Snippets from ‘The Mormon Delusion’

Volume 4: The Mormon Missionary Lessons – A Conspiracy to Deceive.

Chapter 17:409-411. What is the role of the Book of Mormon?

…the Book of Mormon does not, after all, contain the ‘fullness’ of the Mormon gospel. In fact, outside of aspects that most other Christians believe, it really contains none of it at all. We might ask; where does the Book of Mormon speak of such things as the organisational structure of the Church – among many other things?

“The Book of Mormon contains the fullness of the gospel of Jesus Christ.”

Plural gods are not in the Book of Mormon.

Polygamy is expressly forbidden in the Book of Mormon.

God is not described as an exalted man.

Celestial marriage is not there.

Nephite men could not become Gods – at least God didn’t tell them that they could.

There are no ‘degrees of glory’, no Celestial, Terrestrial or Telestial kingdoms – but there is heaven and hell.

Baptism for the dead does not get a mention yet Mormons claim it biblical, citing 1 Corinthians 15:29. If it was good enough for people on one side of the world – then why not on the other?

Whilst there are ‘Priests’, there is no ‘Aaronic Priesthood’.

There is no eternal progression.

There are no temple ordinances (washing, anointing, endowment, sealing) and yet they supposedly built temples. Smith claimed the ordinances were performed from the time of Adam.

The Mormon concept of the Godhead is not there – but Smith’s monotheism shines through, page after page.

A ‘mother’ in heaven is absent from the book.

Each ‘dispensation’ had a ‘word of wisdom’ yet the Nephites did not. That is strange really, as Lehi and his family were Jews and according to the Book of Mormon they continued to practice Jewish traditions. That would include an entire health code which does not appear in the Book of Mormon.

The Mormon Church claim that the fullness of the gospel is contained in the Book of Mormon is a far cry from the truth. In reality, just the opposite is the case. In fact, some modern Mormon doctrine is completely contradicted in the Book of Mormon, as has been demonstrated several times in this volume.

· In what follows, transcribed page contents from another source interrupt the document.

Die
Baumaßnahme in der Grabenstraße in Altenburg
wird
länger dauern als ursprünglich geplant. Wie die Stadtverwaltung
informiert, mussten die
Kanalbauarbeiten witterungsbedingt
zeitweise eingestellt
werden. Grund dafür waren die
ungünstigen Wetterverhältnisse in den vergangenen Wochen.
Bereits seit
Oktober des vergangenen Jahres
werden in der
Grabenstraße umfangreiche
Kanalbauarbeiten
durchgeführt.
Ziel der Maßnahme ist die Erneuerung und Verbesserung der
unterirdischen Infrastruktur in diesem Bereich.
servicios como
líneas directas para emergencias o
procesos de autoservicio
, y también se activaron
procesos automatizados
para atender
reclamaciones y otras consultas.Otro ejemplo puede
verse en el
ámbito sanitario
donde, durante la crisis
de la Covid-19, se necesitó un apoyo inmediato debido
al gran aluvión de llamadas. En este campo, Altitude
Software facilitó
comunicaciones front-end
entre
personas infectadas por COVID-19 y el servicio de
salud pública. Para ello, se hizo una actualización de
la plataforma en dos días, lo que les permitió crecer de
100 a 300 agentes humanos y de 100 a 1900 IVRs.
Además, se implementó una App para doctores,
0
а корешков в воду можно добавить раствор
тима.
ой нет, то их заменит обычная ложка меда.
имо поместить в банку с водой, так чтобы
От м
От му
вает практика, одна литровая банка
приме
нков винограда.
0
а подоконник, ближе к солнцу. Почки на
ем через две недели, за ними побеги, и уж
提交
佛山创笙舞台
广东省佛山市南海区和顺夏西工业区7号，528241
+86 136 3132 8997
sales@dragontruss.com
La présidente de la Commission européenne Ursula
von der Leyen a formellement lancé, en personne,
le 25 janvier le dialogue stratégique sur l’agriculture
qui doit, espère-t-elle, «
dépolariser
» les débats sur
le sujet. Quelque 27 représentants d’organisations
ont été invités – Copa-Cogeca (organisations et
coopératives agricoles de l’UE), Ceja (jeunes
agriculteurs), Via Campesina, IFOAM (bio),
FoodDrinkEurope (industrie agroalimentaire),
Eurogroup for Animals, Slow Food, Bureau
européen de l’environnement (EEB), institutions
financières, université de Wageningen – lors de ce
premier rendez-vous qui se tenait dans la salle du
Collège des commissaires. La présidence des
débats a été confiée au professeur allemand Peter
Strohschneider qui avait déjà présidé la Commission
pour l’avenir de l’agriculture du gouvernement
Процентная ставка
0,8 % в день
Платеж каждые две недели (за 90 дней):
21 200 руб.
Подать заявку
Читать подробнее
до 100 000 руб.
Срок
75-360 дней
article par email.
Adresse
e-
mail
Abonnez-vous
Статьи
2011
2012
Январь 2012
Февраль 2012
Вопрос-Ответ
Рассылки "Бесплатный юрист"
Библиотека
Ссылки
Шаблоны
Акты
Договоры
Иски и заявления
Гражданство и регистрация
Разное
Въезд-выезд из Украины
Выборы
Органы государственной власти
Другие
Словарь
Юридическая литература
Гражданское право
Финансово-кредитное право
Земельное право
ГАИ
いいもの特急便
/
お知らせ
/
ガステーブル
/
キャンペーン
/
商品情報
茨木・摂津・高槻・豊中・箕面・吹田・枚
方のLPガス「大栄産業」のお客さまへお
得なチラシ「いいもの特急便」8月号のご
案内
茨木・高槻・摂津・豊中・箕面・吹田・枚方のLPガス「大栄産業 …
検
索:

Additionally, there are many things in the book which at first may appear innocuous enough but upon inspection are completely wrong when compared to known history – with or without faith. I covered many such things in TMD Vol. 2 but one thing I did not mention in that volume is an extraordinary idea mentioned in Mosiah 13:18-19.

Mosiah 13:18-19. But the seventh day, the sabbath of the Lord thy God, thou shalt not do any work, thou, nor thy son, nor thy daughter, thy man-servant, nor thy maid-servant, nor thy cattle, nor thy stranger that is within thy gates; 19. For insixdays the Lord made heaven and earth, and the sea, and all that in them is; wherefore the Lord blessed the sabbath day, and hallowed it.

I said this was extraordinary but at first glance the reader may wonder why. Surely the Old Testament confirms the basis of the above thinking. I agree that indeed it does – but that is not the problem. The problem is that all the cultures discovered in the Americas used anything but a seven day week. Calendars used in Mesoamerica vary, but none match the Old World calendar. We wouldn’t expect them to, unless we believed the people came from there. Then someone in the Americas should have had a seven day week and the absence of such is what causes the problem. The Maya had various calendars. One consisted of a two-hundred-and-sixty day cycle divided into thirteen periods of twenty days. Moreover, each day was represented by its own god. These people could hardly have ‘evolved’ from one God who created the world in seven days, to twenty gods, each with their own day of the ‘month’.

Another calendar did have three-hundred-and-sixty-five days in its cycle. However, it was also divided into periods of twenty days. A quick calculation will tell you there must have been eighteen of them, leaving five spare days. These surplus days were called the ‘sleep’ or the ‘rest’ of the year. No ‘seven day’ periods were used anywhere. Yet another calendar consisted of a 3276 day cycle. This was sub-divided into four ‘quadrants’ of 819 days – the product of 7, 9 and 13, which were all sacred numbers to the Maya. The ‘long count’ calendar simply counted days from the creation of the world – which in our own terms was 11 August 3114 BCE. None of that sounds much like Old World dating to me. (See: Schele, L&F. 1990:78).

No pre-Columbian Native American calendars have been discovered which match Old World traditions, providing yet more evidence that the Book of Mormon was nothing but a nineteenth century work of pure fiction.